● **Text**
[Start of section]
Lorde Marks ‘Virgin’ Anniversary With 49 Demos From the Album
Lorde marked the one-year anniversary of Virgin by sharing nearly 50 demos from the album, as well as shared a personal note about the making of the LP.
“On Sunday night I was putting my clothes away and realized Virgin had been out for almost a year,” Lorde wrote in her newsletter to fans.
“I decided something had to be done about that. To be honest I haven’t really known how to talk about Virgin since it came out. I’d thought I was accustomed and even a bit desensitized to marketing and commodifying my feelings at this point in my life, but sharing Virgin felt raw and exposing in a new way.* I interviewed poorly, couldn’t write here, haven’t posted much. I think I needed to just be quiet for a while. It also makes sense to me that such physical work would resist being trapped with language. But some time has passed, and I wanna try to find the words.”
[End of section]
● **Directions for this task**
Continue the article about Lorde's Virgin anniversary demos, starting after its last paragraph.

● **Extracted material**
[Start of section]
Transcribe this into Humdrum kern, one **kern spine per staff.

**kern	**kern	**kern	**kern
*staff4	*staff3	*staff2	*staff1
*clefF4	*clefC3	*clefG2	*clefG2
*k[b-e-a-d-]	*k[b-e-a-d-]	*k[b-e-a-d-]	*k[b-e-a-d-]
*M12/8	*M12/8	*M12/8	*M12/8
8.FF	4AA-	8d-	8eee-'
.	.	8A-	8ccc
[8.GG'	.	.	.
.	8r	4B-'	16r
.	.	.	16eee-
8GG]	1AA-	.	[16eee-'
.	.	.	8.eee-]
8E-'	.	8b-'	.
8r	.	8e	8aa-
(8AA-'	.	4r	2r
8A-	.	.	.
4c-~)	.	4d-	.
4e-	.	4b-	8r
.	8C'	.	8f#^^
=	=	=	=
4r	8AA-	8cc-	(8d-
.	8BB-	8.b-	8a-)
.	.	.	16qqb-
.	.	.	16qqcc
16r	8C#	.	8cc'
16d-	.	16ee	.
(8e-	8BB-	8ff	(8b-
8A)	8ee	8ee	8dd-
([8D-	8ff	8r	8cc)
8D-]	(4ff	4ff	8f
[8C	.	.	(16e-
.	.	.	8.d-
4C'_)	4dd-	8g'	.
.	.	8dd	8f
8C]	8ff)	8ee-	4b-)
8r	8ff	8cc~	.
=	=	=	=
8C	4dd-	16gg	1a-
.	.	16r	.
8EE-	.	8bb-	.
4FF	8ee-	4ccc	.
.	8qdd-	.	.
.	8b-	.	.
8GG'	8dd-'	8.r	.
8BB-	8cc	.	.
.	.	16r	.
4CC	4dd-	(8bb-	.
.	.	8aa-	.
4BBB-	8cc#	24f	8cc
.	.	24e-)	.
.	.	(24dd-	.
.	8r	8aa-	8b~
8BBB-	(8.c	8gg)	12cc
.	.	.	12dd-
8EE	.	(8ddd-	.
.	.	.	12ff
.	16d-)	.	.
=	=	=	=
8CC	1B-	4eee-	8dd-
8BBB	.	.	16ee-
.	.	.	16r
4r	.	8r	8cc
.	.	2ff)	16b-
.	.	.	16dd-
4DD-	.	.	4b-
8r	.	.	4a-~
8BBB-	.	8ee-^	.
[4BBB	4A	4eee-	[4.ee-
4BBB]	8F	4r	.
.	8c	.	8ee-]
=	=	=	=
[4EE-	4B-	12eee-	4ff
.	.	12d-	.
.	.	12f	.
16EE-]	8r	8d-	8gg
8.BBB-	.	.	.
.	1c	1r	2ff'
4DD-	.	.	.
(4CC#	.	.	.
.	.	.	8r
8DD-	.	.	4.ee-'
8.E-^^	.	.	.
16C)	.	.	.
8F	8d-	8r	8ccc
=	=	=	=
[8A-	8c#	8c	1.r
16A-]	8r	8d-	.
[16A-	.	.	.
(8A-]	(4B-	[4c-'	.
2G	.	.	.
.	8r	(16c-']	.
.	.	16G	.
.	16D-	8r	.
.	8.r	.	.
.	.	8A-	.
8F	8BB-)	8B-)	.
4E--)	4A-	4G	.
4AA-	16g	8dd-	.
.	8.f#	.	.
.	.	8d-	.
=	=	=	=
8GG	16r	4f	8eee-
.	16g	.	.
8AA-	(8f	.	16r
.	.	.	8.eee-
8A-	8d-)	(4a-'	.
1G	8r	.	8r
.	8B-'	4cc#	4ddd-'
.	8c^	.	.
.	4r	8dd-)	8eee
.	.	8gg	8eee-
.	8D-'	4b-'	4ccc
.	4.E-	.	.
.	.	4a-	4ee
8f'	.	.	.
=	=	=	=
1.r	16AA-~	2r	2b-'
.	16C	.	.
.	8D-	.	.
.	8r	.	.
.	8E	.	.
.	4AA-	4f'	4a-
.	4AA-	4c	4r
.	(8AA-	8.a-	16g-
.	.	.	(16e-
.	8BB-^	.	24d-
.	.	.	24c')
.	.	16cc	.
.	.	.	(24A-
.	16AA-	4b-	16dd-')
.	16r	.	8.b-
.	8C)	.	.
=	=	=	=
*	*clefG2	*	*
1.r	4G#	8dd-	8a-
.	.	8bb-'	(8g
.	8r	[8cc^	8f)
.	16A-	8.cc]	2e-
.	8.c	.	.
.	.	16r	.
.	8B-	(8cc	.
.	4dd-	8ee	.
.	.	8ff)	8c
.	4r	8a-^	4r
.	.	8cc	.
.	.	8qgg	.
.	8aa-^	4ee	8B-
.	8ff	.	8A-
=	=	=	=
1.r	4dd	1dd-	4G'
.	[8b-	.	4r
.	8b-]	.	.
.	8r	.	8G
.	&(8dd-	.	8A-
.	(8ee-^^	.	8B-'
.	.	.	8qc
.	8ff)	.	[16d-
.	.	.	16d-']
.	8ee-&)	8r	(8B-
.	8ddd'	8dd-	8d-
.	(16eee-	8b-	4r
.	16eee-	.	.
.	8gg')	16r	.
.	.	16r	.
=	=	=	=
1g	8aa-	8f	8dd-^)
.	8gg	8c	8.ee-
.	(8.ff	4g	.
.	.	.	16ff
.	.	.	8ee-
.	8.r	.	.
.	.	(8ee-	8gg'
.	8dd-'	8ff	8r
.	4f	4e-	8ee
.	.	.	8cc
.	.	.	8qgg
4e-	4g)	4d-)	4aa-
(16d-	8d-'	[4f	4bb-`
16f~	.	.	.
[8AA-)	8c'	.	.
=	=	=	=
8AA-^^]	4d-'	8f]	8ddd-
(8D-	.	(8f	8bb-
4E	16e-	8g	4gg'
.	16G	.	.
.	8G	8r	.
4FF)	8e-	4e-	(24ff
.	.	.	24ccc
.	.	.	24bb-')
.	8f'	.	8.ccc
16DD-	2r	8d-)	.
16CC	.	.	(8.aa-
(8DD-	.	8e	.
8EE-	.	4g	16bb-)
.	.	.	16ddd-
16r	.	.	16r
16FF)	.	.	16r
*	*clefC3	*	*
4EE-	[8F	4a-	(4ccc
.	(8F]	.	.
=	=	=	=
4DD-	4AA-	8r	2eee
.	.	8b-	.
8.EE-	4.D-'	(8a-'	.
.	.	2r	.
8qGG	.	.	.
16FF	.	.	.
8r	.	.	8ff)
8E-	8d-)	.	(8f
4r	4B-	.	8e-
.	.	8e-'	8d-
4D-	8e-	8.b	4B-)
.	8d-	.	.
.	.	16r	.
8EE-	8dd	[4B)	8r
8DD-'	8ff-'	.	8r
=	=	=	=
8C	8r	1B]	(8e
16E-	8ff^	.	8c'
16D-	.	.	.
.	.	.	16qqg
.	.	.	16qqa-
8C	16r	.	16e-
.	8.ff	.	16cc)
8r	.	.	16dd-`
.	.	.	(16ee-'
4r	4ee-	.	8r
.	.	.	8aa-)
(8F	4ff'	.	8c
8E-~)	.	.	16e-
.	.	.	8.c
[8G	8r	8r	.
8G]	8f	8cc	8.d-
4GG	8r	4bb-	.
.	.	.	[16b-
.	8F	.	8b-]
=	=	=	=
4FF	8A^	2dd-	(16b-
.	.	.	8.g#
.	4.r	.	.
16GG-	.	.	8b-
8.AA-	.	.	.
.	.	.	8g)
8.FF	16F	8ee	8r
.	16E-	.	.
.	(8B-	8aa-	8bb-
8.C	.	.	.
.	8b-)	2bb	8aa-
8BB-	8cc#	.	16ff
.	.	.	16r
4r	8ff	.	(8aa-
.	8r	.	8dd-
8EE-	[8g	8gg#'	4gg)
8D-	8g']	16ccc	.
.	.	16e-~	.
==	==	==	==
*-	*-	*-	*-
[End of section]
● **Answer section**
In the newsletter, Lorde wrote about her personal struggles during the time of Virgin, including a breakup, an eating disorder, and a diagnosis of PMDD [Premenstrual Dysphoric Disorder]. “I concentrated on singing to myself the way I needed to be sung to,” she wrote. “Gradually I put music and language to old stories I had been scared to tell. I purged them out of me and felt lighter. Living in these songs had an incantatory effect. I felt myself change.”
At a newly launched “XRAYS” page on her official website — in addition to photographs, notes, artwork ideas and more from the Virgin era — Lorde shared 49 “skeletons” of what would become the Virgin songs. (Although Lorde previously hinted that some of her favorite Virgin-era songs didn’t make the final track list, those tracks weren’t included in the XRAYS demos.)
“Last year we played around with making an album worth of these skeleton versions, cool composites of a few different versions,” Lorde wrote. “But on Sunday night, I realized true X-rays of Virgin would be realer, funnier, more revealing of crookedness and slant.”
“Making an album is an absurd act,” she continued in the newsletter. “The self absorption and belief required make you tough to be around. You disappear completely into your own world, always sort of muttering, constantly on the edge of a breakthrough. The work is really bad for a long time, you’re have to live in the wrongness and hack your way out. Sometimes the discomfort and mundanity are hard to see past, but every single day making Virgin was a total gift.”